In 1984, the Macintosh essentially replaced the Apple II family overnight. Unfortunately, the Mac’s graphical user interface was not accessible to blind people. To be fair, there was one company called Berkeley Systems that developed a screen reader for the Mac, but it was not widely adopted. Blind people moved from Apple to MS DOS and later to Windows, where third-party developers created speech synthesizers and screen-reading software for these operating systems. Unfortunately, this add-on adaptive technology was expensive, meaning that blind people spent two to three times what sighted people did for the same computer.
In 2005, Apple announced that it was developing a screen reader for the Mac so that blind people would at last have access. There are a couple of unique things about Apple’s VoiceOver screen reader. First, it is built into the operating system, not bolted on after the fact. As a blind Mac user, I can install OS X with no sighted assistance. This is possible because VoiceOver feedback is available throughout the entire installation process. This is not the case in operating systems where sound drivers are added late in the installation process. Second, Apple does not charge extra for VoiceOver. It simply comes built-in to every Mac.
Getting full access to the Mac is the second life-changing moment that Apple has provided for me. I use my Mac every day for editing audio, emailing, texting, web browsing, social networking and a whole lot more.
I must admit to some pangs of frustration and jealousy in 2007 when people started walking around with their iPhones.
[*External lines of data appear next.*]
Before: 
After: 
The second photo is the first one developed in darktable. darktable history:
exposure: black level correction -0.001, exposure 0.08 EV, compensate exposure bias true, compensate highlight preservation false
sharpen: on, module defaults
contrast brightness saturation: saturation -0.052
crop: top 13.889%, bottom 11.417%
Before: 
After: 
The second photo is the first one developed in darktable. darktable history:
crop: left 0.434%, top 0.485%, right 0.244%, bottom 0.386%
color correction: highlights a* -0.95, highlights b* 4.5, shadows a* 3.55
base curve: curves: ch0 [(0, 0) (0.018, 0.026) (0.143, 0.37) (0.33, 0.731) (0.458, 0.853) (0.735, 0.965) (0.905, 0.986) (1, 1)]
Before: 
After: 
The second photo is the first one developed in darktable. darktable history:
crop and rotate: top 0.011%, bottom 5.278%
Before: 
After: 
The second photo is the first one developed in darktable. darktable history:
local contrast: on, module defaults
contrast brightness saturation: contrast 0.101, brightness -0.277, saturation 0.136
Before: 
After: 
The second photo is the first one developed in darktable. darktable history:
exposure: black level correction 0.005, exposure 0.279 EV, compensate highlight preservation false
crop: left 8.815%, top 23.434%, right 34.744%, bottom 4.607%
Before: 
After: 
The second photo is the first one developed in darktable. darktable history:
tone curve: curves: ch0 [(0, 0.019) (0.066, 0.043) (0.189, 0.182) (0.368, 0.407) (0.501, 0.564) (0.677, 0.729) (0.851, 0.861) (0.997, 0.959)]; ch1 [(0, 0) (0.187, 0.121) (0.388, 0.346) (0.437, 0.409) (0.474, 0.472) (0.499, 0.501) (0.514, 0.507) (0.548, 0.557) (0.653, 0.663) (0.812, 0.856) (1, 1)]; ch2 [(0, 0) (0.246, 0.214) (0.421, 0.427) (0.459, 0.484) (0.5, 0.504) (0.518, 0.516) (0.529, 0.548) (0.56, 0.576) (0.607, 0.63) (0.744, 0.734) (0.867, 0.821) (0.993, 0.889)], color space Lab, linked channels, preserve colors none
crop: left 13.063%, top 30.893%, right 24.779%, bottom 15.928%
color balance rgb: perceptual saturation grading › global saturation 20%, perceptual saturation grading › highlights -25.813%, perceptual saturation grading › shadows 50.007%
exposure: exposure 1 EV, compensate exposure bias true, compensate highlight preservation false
However, I knew that a flat glass screen with some icons on it just wasn’t useable by a blind person.
Imagine my surprise in 2009 when Apple announced that the iPhone 3GS would contain VoiceOver screen-reading technology, making the iPhone accessible to people who are blind. The engineers at Apple developed a talking touch screen. Slide your finger around the screen, and VoiceOver speaks the name of each icon that you touch. To activate the icon, you simply double-tap. This is brilliant and amazingly easy for most blind people to do. Just as with the Mac, VoiceOver comes built-in on every iPhone, iPad, iPod touch, and Apple TV at no additional charge.
Life-changing event number three is when Apple gave me access to the iOS touch screen. I don’t know how I would get along without my iPhone and iPad and the dozens of apps that I use every day.
Apple’s invention of the accessible touch screen is, in my opinion, tantamount to Louis Braille’s invention of Braille. To illustrate my point, Amazon recently released an update to its Kindle iOS app, making more than 1.8 million Kindle books available to users of Apple’s VoiceOver-accessible touch screen devices.
Today, there is nothing more important than access to information. Apple’s pocket-sized touch screen has changed our world in countless ways. For people who are blind, equal access to electronic information means, for the first time in the history of the world, blind people have the chance to fully participate in all aspects of society. Access to Information levels the playing field, giving blind people the means to compete socially, educationally and vocationally. The opportunities are tremendous and the possibilities are endless. I am hopeful that blind people will embrace this technology. It is the first step toward fully participating in all that life has to offer.